In his masterwork, "Philosophical Investigations," Wittgenstein emphasized the importance of distinguishing between what an actual machine (or an actual person) can do and what an idealized machine (or an idealized person) can do. Amazingly, Mr. Penrose writes, "I am not concerned with what specific detailed arguments a mathematician might in practice be able to follow." Thus he admits that he is talking about an idealized mathematician, not an actual one. It would be a great feat to discover that a certain program is the one that the brain of an actual mathematician "runs"; but it would be quite a different feat to discover that a certain program is the one that the brain of an idealized mathematician would run.
To confuse these questions is (in philosophers' jargon) to miss the normativity of the question: what exactly is idealized mathematics like? Mr. Penrose worries that if we say our (idealized) mathematical output is not describable as the output of a machine whose program we could "know," then we are saying that there's something about us (something about "consciousness") that is "inexplicable in scientific terms," but this is not a reasonable worry. That our norms in this or any other area cannot be reduced to a computer program is hardly a problem for physics.

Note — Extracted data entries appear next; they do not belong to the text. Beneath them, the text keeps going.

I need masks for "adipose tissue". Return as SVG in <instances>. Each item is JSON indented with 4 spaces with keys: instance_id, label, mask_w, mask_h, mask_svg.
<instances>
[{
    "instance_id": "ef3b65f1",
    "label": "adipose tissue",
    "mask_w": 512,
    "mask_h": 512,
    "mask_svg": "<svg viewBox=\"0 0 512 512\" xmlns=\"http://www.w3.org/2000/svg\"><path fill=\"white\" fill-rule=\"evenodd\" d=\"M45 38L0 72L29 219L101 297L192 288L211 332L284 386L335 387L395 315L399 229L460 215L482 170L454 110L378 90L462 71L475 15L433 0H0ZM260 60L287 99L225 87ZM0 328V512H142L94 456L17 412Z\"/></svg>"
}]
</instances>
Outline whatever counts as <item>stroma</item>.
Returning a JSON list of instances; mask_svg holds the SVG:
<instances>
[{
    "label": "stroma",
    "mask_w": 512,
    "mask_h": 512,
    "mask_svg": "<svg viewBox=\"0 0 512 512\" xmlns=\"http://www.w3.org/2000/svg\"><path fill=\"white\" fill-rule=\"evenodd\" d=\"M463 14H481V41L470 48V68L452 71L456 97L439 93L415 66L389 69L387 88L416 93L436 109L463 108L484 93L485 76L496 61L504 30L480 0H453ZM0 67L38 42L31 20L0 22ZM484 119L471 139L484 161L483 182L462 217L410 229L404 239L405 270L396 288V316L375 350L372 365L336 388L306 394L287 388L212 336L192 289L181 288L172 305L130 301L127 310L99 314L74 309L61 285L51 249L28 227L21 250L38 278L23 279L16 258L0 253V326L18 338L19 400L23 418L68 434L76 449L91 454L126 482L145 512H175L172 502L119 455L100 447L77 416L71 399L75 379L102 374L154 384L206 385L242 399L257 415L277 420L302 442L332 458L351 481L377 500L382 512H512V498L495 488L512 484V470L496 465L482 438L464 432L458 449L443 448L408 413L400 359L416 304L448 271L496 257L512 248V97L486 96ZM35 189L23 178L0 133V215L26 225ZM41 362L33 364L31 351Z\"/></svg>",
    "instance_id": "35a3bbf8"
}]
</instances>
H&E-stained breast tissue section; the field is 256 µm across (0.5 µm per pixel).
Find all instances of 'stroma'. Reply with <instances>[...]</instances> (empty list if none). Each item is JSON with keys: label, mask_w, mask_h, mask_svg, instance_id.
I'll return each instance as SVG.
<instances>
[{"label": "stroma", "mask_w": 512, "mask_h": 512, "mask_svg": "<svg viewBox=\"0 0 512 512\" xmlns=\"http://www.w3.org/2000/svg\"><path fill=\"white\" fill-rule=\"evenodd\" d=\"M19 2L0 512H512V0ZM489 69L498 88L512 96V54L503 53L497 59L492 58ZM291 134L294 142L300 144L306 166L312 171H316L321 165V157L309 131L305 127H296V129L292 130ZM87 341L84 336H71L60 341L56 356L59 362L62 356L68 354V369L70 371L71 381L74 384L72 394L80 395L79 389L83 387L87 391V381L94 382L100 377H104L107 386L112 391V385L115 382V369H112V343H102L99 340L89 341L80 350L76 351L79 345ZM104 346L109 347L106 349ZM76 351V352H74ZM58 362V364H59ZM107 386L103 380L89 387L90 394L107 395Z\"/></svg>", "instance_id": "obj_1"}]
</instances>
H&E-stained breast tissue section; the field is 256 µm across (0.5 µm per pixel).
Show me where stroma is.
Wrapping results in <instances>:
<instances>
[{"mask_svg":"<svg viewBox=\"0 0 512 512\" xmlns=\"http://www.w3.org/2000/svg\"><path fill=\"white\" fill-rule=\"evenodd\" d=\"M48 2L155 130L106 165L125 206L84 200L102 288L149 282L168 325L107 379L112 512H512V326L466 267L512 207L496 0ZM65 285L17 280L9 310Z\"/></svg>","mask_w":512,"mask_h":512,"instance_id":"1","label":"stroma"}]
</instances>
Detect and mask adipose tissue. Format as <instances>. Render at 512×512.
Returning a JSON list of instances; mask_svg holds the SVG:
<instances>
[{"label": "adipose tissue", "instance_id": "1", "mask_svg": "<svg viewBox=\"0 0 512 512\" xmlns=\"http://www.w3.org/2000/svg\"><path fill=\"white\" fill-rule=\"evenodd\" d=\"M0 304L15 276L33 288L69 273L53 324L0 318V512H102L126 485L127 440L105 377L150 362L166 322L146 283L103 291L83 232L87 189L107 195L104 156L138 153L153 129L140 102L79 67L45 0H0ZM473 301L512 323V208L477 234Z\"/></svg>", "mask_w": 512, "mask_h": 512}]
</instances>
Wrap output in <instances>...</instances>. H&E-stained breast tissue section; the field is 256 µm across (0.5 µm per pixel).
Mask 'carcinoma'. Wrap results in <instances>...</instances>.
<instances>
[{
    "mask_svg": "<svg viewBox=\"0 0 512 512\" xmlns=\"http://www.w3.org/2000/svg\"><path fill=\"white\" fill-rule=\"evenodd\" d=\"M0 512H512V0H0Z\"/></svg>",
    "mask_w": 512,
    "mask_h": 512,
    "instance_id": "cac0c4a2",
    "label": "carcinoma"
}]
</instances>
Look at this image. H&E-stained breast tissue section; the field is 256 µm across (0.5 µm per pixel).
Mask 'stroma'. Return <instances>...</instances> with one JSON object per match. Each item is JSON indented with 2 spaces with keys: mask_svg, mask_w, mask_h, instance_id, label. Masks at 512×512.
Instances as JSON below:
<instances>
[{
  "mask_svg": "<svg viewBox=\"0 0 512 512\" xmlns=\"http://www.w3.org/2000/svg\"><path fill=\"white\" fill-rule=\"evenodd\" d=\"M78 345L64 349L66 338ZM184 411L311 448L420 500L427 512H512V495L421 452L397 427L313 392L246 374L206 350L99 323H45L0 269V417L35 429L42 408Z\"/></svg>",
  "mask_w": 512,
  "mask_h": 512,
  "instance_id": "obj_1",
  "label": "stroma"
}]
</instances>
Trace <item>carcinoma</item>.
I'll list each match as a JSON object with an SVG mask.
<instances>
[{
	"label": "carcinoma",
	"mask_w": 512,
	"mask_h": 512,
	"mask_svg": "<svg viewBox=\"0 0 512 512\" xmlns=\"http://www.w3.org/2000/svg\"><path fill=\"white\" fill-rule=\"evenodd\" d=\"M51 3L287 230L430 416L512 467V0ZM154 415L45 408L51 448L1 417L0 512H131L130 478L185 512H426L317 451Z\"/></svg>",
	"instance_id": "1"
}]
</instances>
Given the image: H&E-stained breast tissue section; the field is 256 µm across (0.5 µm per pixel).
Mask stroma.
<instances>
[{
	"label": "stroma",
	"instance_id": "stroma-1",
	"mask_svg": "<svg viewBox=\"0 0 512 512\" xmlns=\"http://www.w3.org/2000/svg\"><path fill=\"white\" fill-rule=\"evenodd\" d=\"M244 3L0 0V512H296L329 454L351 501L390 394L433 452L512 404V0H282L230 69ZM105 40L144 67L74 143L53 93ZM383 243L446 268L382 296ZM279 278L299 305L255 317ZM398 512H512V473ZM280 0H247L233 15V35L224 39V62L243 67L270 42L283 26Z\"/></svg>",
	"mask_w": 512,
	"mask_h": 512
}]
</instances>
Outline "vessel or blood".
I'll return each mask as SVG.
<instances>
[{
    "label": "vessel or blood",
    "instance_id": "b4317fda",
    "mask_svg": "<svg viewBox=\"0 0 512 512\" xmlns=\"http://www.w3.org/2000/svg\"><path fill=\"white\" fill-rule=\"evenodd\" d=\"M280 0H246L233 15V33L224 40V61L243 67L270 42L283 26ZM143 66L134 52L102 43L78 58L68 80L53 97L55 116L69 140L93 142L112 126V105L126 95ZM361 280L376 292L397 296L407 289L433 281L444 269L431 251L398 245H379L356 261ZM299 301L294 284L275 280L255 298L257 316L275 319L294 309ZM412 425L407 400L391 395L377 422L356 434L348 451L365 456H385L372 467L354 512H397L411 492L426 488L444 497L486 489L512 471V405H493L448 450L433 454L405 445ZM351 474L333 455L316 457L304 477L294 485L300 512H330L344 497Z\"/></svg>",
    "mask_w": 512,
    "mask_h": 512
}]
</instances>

However, since Mr. Penrose thinks it is a problem for physics, he turns to physics, and the second part of his book is a wonderful introduction to modern quantum mechanics and to the particular ways in which he thinks it may have to change, as well as to some very interesting speculations about neuronal processes. Yet how all this might someday lead to the description of a physically possible brain that could carry out non computational processes is something that, as Mr. Penrose himself admits, he cannot tell us.